Melissa is writing this post from beneath her stockpiled diapers, collected for both her seven month old daughter and her future (unconceived) children. You can follow her life and shopping adventures at And Baby Makes Three.

Comments

  1. says

    I have never watched Extreme Coupon, and I never actually bought the story that people could do what you’re describing. This is the first time I’ve ever actually “met” someone who could, and I’m impressed. Very impressed. But I still don’t understand *how*. We go through coupons in our paper and pull out the few that apply to something we actually use, but $1 off three General Mills cereals still is not nearly as good a deal as buying the generic. I know there must be a way to figure out how this works, but my plate’s already stacked so high, it makes me tired contemplating the time required! Do you mind sharing how exactly you get down to $.54 a box for cereal?

    • says

      Well…I posted a response, and the internet ate it!

      First, you always need to measure time. If you are spending more time with coupons than you are with your family, your priorities need to be adjusted. (One of the major problems I have with that bloody show, right there.) In my situation, my mother and husband both coupon with me, and we are already teaching Baby J how to coupon. (Right now, it’s just “don’t eat Mommy’s coupons,” but still.)

      Second, I always match my coupons with store sales. For the cereal, Farm Fresh runs a good GM cereal deal every four months or so. Typically, it’s $1.25 – $1.75 a box WYB 5 boxes. Also, my Farm Fresh doubles $1 coupons on Wednesdays. Last Wednesday, I bought 10 boxes for $9.50 total or $0.95 a box (after those $1 coupons you were talking about). Additionally, they gave me two vouchers for free milk ($3.79 a gallon at my store). I was willing to pay a bit more for the cereal knowing that they were giving me free milk that I needed anyways. I also watch online for coupons. GM publishes coupons for $0.55 – $0.75 off one box of cereal all the time.

      Third, I never throw out coupons. You never know which coupons may result in free items, and I have no brand loyalties. (There are items that you *think* you will never use, but that’s because your brain is telling you that those items always cost too much.)

      Lastly, when something goes on sale, I buy a lot. It’s called stockpiling (not hoarding), and it really does drive the cost of items down. Pasta was free last month…so I bought 40 boxes. Why? Because I know it will be another three or four months before it will be free again, and we eat a lot of pasta.
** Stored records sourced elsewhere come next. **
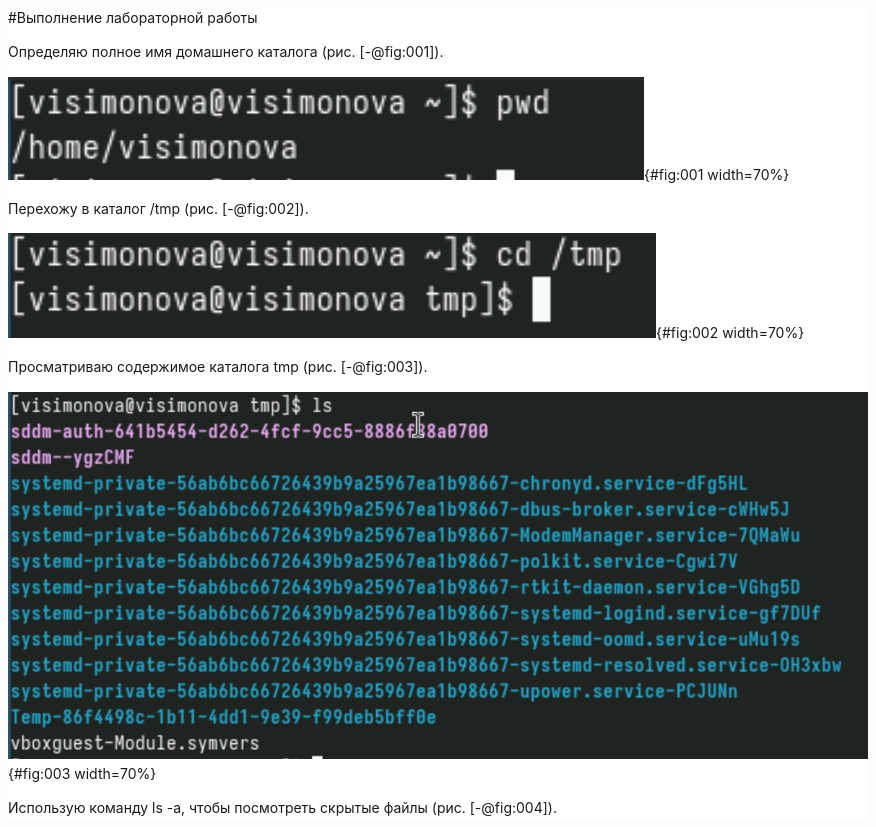 #Выполнение лабораторной работы

Определяю полное имя домашнего каталога (рис. [-@fig:001]).

![Опредление каталога](image/1.png){#fig:001 width=70%}

Перехожу в каталог /tmp (рис. [-@fig:002]).

![Преход в каталог](image/2.png){#fig:002 width=70%}

Просматриваю содержимое каталога tmp (рис. [-@fig:003]).

![Cодержимое каталога](image/3.png){#fig:003 width=70%}

Использую команду ls -a, чтобы посмотреть скрытые файлы (рис. [-@fig:004]).
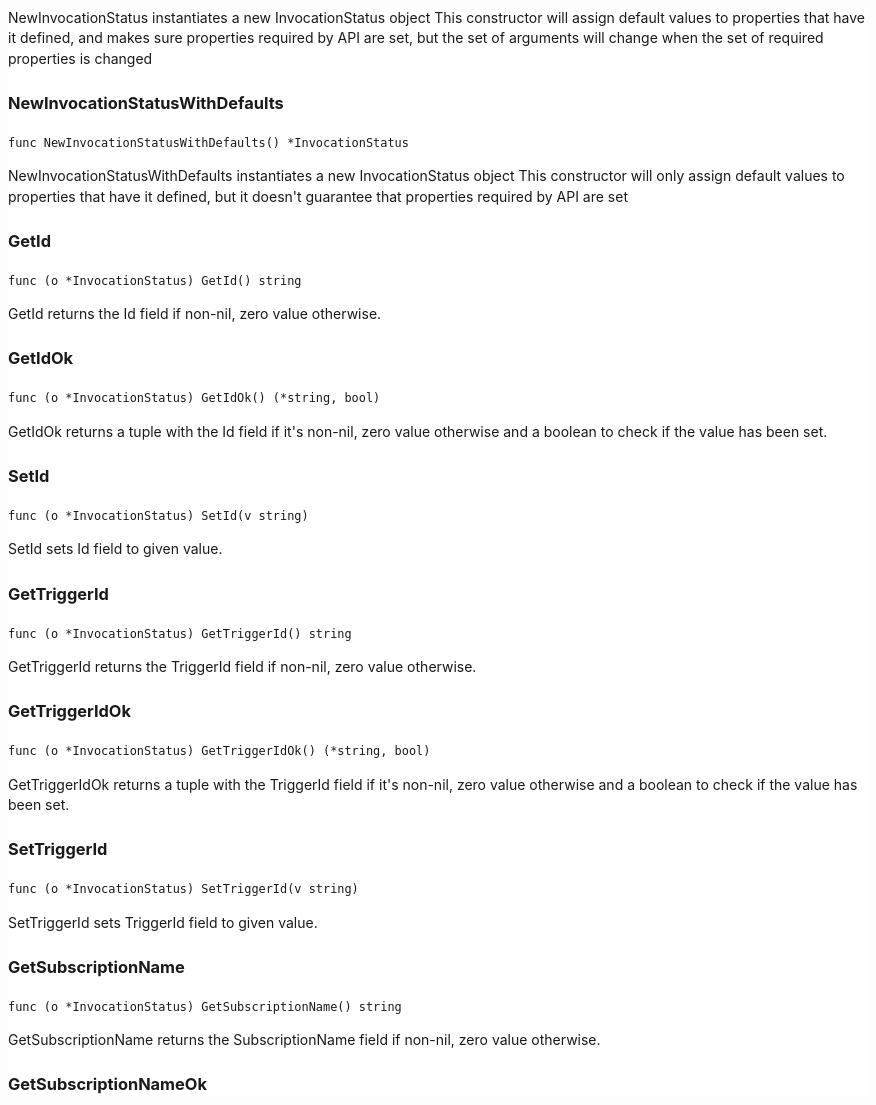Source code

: NewInvocationStatus instantiates a new InvocationStatus object This constructor will assign default values to properties that have it defined, and makes sure properties required by API are set, but the set of arguments will change when the set of required properties is changed

### NewInvocationStatusWithDefaults

`func NewInvocationStatusWithDefaults() *InvocationStatus`

NewInvocationStatusWithDefaults instantiates a new InvocationStatus object This constructor will only assign default values to properties that have it defined, but it doesn't guarantee that properties required by API are set

### GetId

`func (o *InvocationStatus) GetId() string`

GetId returns the Id field if non-nil, zero value otherwise.

### GetIdOk

`func (o *InvocationStatus) GetIdOk() (*string, bool)`

GetIdOk returns a tuple with the Id field if it's non-nil, zero value otherwise and a boolean to check if the value has been set.

### SetId

`func (o *InvocationStatus) SetId(v string)`

SetId sets Id field to given value.

### GetTriggerId

`func (o *InvocationStatus) GetTriggerId() string`

GetTriggerId returns the TriggerId field if non-nil, zero value otherwise.

### GetTriggerIdOk

`func (o *InvocationStatus) GetTriggerIdOk() (*string, bool)`

GetTriggerIdOk returns a tuple with the TriggerId field if it's non-nil, zero value otherwise and a boolean to check if the value has been set.

### SetTriggerId

`func (o *InvocationStatus) SetTriggerId(v string)`

SetTriggerId sets TriggerId field to given value.

### GetSubscriptionName

`func (o *InvocationStatus) GetSubscriptionName() string`

GetSubscriptionName returns the SubscriptionName field if non-nil, zero value otherwise.

### GetSubscriptionNameOk
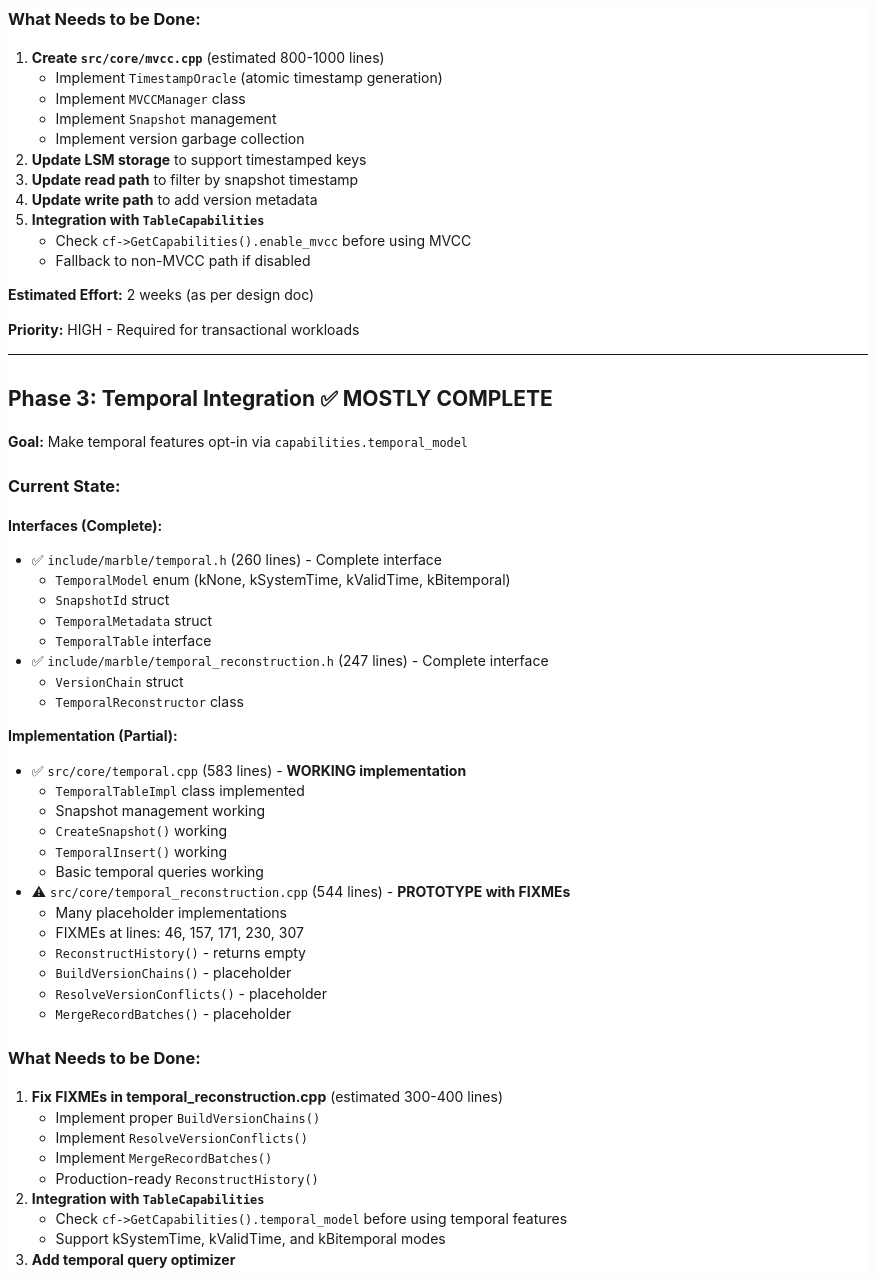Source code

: ### What Needs to be Done:
1. **Create `src/core/mvcc.cpp`** (estimated 800-1000 lines)
   - Implement `TimestampOracle` (atomic timestamp generation)
   - Implement `MVCCManager` class
   - Implement `Snapshot` management
   - Implement version garbage collection
2. **Update LSM storage** to support timestamped keys
3. **Update read path** to filter by snapshot timestamp
4. **Update write path** to add version metadata
5. **Integration with `TableCapabilities`**
   - Check `cf->GetCapabilities().enable_mvcc` before using MVCC
   - Fallback to non-MVCC path if disabled

**Estimated Effort:** 2 weeks (as per design doc)

**Priority:** HIGH - Required for transactional workloads

---

## Phase 3: Temporal Integration ✅ MOSTLY COMPLETE

**Goal:** Make temporal features opt-in via `capabilities.temporal_model`

### Current State:

**Interfaces (Complete):**
- ✅ `include/marble/temporal.h` (260 lines) - Complete interface
  - `TemporalModel` enum (kNone, kSystemTime, kValidTime, kBitemporal)
  - `SnapshotId` struct
  - `TemporalMetadata` struct
  - `TemporalTable` interface
- ✅ `include/marble/temporal_reconstruction.h` (247 lines) - Complete interface
  - `VersionChain` struct
  - `TemporalReconstructor` class

**Implementation (Partial):**
- ✅ `src/core/temporal.cpp` (583 lines) - **WORKING implementation**
  - `TemporalTableImpl` class implemented
  - Snapshot management working
  - `CreateSnapshot()` working
  - `TemporalInsert()` working
  - Basic temporal queries working
- ⚠️ `src/core/temporal_reconstruction.cpp` (544 lines) - **PROTOTYPE with FIXMEs**
  - Many placeholder implementations
  - FIXMEs at lines: 46, 157, 171, 230, 307
  - `ReconstructHistory()` - returns empty
  - `BuildVersionChains()` - placeholder
  - `ResolveVersionConflicts()` - placeholder
  - `MergeRecordBatches()` - placeholder

### What Needs to be Done:
1. **Fix FIXMEs in temporal_reconstruction.cpp** (estimated 300-400 lines)
   - Implement proper `BuildVersionChains()`
   - Implement `ResolveVersionConflicts()`
   - Implement `MergeRecordBatches()`
   - Production-ready `ReconstructHistory()`
2. **Integration with `TableCapabilities`**
   - Check `cf->GetCapabilities().temporal_model` before using temporal features
   - Support kSystemTime, kValidTime, and kBitemporal modes
3. **Add temporal query optimizer**
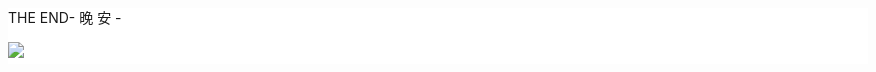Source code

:   
  
THE END\- 晚 安 -

![](https://mmbiz.qpic.cn/mmbiz_jpg/yWXmuSFeCk33joyMvm5M1jmIC1WlLn0aWxS6DUZnSQ7r7nxWTAxVmXmg8fpgBWSB2gicMQGStZAQ91TpCNsUq7w/640?wx_fmt=jpeg)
      I spend very little time couponing…but I have decades of experience and a large amount of family support. It takes practice. It is worth it.

  2. says

    What a great post! I coupon as well and try donate to our local community ministry food pantry or Ronald McDonald House. Taking my children with me when we donate is passing along to them the lesson of giving to others. :)

    • says

      Yay!

      I remember my mother doing this with us as children, and it had a large impression on my life. Wonderful to hear that others (still) do that as well!

  3. Sharon says

    This post is coming at a great time for me! I am just getting started couponing because our economy is not keeping up with our large family’s needs. None of the stores in our small town area double coupon, so I won’t be getting the super deals that some can, but I have already cut my grocery spending by being more aware of the amounts I spend and the products I buy. I can’t wait to see the comments with other site suggestions! Thanks for addressing this…

    • says

      I look back at our life growing up, and I think that the reason we were able to manage a food budget with the number of children we had was through couponing. We had the same issue…one grocery store in a small town.

      Be sure to look at the chain drug stores (if you have any in the area). You can purchase many staples there on sale for little to nothing.